I am currently a senior in this school. Yes most of the kids are nice but it is really the teachers and administration that is the problem in this school. There is extremely bad communication between administrators. It is easy to feel as though you have no voice in the school because no teachers or administrators listen to the students unless a parent calls. The teachers aren't good. I feel that my level in writing has gone down since I have been in this school. The teachers also do not care about the students. I have asked for extra credit before and the teachers don't allow it. They have favorites and if the teachers don't like you they make it obvious and will try to fail you which is very unproffessional. There's not many clubs, they aren't helpful with the college process, and the guidance couselor is a joke.
I have a freshman drama major, and so far, so good.

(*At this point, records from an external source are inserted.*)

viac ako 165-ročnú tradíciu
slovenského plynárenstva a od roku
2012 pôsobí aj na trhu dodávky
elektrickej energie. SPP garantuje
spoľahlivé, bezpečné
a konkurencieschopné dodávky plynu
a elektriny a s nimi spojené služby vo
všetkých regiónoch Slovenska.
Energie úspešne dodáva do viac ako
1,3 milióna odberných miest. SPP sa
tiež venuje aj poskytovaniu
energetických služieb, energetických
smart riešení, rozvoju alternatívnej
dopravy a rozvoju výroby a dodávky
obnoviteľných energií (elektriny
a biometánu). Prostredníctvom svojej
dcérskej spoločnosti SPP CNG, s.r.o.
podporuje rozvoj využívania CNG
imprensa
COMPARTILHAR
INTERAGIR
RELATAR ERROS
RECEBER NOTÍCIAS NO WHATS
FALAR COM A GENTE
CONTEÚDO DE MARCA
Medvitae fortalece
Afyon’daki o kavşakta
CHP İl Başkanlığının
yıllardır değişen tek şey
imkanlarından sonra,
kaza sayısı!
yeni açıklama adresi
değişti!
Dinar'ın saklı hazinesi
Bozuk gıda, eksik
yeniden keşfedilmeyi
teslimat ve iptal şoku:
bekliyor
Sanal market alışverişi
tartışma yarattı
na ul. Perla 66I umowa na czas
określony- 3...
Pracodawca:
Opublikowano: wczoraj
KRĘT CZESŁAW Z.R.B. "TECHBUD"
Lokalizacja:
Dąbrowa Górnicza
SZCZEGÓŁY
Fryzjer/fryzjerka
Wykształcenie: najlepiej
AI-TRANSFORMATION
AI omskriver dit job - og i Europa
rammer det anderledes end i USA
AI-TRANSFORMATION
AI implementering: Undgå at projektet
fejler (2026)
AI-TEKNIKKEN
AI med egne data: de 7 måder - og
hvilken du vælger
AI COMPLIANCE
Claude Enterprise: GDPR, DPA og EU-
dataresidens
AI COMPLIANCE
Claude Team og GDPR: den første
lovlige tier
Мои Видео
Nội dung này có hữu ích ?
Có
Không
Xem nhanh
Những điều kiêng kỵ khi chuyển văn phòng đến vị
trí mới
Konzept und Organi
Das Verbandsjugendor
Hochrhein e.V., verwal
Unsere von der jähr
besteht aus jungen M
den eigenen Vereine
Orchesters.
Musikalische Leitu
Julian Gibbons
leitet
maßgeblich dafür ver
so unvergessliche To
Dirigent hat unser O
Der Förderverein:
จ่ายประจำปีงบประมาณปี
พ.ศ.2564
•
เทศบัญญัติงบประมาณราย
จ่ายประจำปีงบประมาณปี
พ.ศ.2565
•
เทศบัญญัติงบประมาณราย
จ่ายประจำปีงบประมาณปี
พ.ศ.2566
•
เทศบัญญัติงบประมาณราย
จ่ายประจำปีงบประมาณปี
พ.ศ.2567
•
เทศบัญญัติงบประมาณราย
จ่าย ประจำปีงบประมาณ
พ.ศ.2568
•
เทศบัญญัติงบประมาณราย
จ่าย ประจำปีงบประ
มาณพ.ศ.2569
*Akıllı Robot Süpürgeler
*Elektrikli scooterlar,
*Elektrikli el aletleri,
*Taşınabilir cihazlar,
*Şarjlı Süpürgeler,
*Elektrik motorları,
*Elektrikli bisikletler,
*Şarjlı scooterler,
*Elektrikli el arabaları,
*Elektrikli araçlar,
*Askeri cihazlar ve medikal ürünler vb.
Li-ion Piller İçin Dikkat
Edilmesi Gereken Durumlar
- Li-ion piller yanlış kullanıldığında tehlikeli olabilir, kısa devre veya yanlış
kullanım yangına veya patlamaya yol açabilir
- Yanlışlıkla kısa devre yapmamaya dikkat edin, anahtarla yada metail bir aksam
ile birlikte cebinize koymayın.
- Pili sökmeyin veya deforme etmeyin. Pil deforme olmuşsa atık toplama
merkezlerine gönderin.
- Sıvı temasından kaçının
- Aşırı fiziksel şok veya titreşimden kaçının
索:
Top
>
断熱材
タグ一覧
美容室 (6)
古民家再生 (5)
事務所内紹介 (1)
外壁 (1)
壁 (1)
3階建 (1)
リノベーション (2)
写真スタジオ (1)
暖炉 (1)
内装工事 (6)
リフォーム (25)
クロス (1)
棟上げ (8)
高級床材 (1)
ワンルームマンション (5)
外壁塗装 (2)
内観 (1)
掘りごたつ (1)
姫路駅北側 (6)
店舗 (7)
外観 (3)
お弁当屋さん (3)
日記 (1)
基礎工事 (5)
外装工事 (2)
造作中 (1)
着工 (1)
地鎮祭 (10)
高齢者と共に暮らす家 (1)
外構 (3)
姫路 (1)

The students are very artsy and friendly and supportive of each other. No HS will be free of friend "drama". The academics are good; there are no honors classes (but a few AP options) but this is NOT an academically focused school. Grades are not handed out; they have to work for them from what I can see. Some of the classes give out very creative assignments, taking advantage of the kids' talents. I have met all of her teachers, so far I don't see any major issues. PupilPath is great; you can see grades and missing assignments. The Parent Coordinator provides TONS of information on a daily basis. Regarding the drama program, it is intense, disciplined, and not just about 'putting on plays'. They do a lot of prep work in freshman year that some may feel has nothing to do with theatre. Also, not everyone gets 90's (there is a play writing course in Freshman year too, not an easy A either). It may not be for everyone; if your child just wants to be in school plays, they can do that in a regular HS. So far my child loves it, and appreciates the work that needs to be done before they feel you are ready to perform.